| Extracted text |
Dbs101_flippedclass11

Posted May 31, 2024 Updated Jun 5, 2024

By Dupchu Wangmo 7 min read

Unit 11: Concurrency Control

Locks

A lock is a mechanism that allows transactions to gain either read or write access to data, ensuring that conflicts are prevented and data isolation is maintained. Its purpose is to coordinate access to shared resources, preventing multiple transactions from modifying the same data simultaneously, which could lead to data inconsistencies or corruption. By acquiring a lock, a transaction can safely read or modify data without interference from other concurrent transactions, thereby preserving data integrity and ensuring that each transaction operates on a consistent view of the data.

Why lock resources?

Preventing Conflicts: Locks ensure multiple transactions don’t modify the same data item simultaneously, avoiding inconsistencies.
Mutual Exclusion: Only one transaction holds a lock for modification at a time, serializing access and preventing data corruption.

| To do |
- a) Reproduce the entries word for word, from the line containing "Энциклопеди" through the end of the last entry, and leave out the picture markers.
- b) Write the next part of the post on database locks, picking up right after its final line.
The post on database locks and the entries that follow it are unrelated material.

| Available data |
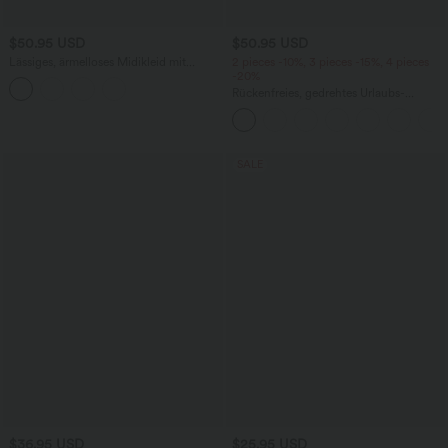
$50.95 USD
$50.95 USD
Lässiges, ärmelloses Midikleid mit
2 pieces -10%, 3 pieces -15%, 4 pieces
Rundhalsausschnitt, integriertem BH
-20%
und Rüschensaum
Rückenfreies, gedrehtes Urlaubs-
Maxikleid mit Seitentaschen und Schlitz
SALE
$36.95 USD
$25.95 USD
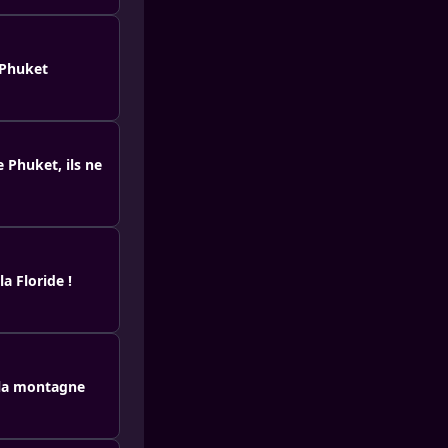
 Phuket
e Phuket, ils ne
a Floride !
 la montagne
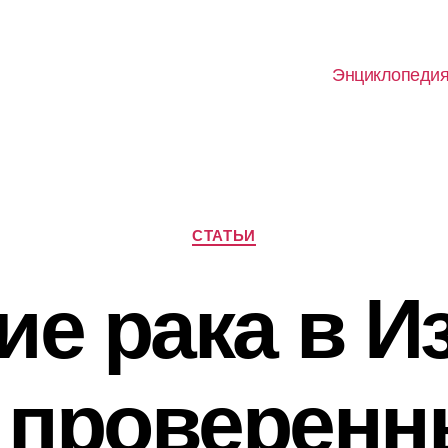
Энциклопеди
Рубрики
СТАТЬИ
ие рака в И
 проверенн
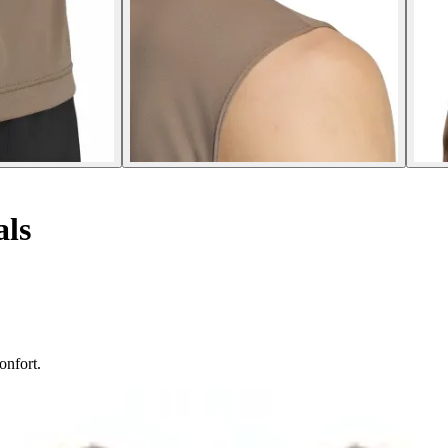
als
onfort.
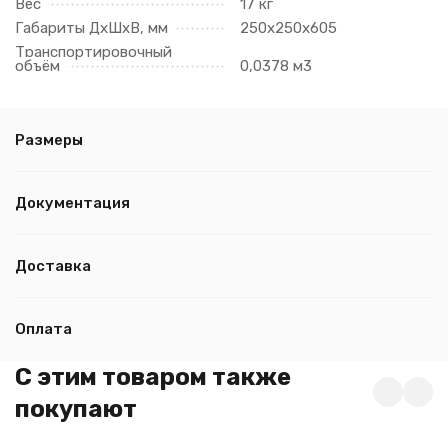
Вес
17 кг
Габариты ДхШхВ, мм
250x250x605
Транспортировочный
объём
0,0378 м3
Размеры
Документация
Доставка
Оплата
C этим товаром также
покупают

| Replies |
- a)
Энциклопеди
Рубрики
СТАТЬИ
ие рака в И
 проверенн
als
onfort.
Вес
17 кг
Габариты ДхШхВ, мм
250x250x605
Транспортировочный
объём
0,0378 м3
Размеры
Документация
Доставка
Оплата
C этим товаром также
покупают

- b)
Data Integrity: By controlling access, locks safeguard data from being left in an unexpected state due to conflicting modifications.
Isolation Levels: Locks help enforce the desired level of isolation between concurrent transactions.

Difference Between Lock and Latch in Database

Locks:
- Focus: Logical data access control.
- Scope: Granularity can vary - tables, rows, or even indexes.
- Duration: Held for the entire transaction duration.
- Types: Different modes like shared (read) or exclusive (write) for controlling access based on isolation level.
- Control: Developers and applications can manage locks through transactions.
- Purpose: Ensure data consistency across concurrent transactions by preventing conflicting modifications.
Latches:
- Focus: Memory management and internal synchronization.
- Scope: Protect specific memory structures like data pages in the buffer pool.
- Duration: Short-lived, acquired only for the specific operation on the memory structure.
- Type: Typically offer exclusive access, ensuring data consistency within the memory area.
- Control: Internal to the database engine, not directly controllable by developers.
- Purpose: Maintain internal consistency of data in memory during operations like reading, writing, or flushing to disk.

Two main modes of Locks

Shared (S) Lock:
- When a transaction Ti acquires a shared lock on a data item Q, it is allowed to read Q, but not modify or write to it.
- Multiple transactions can hold shared locks on the same data item simultaneously, allowing concurrent read access.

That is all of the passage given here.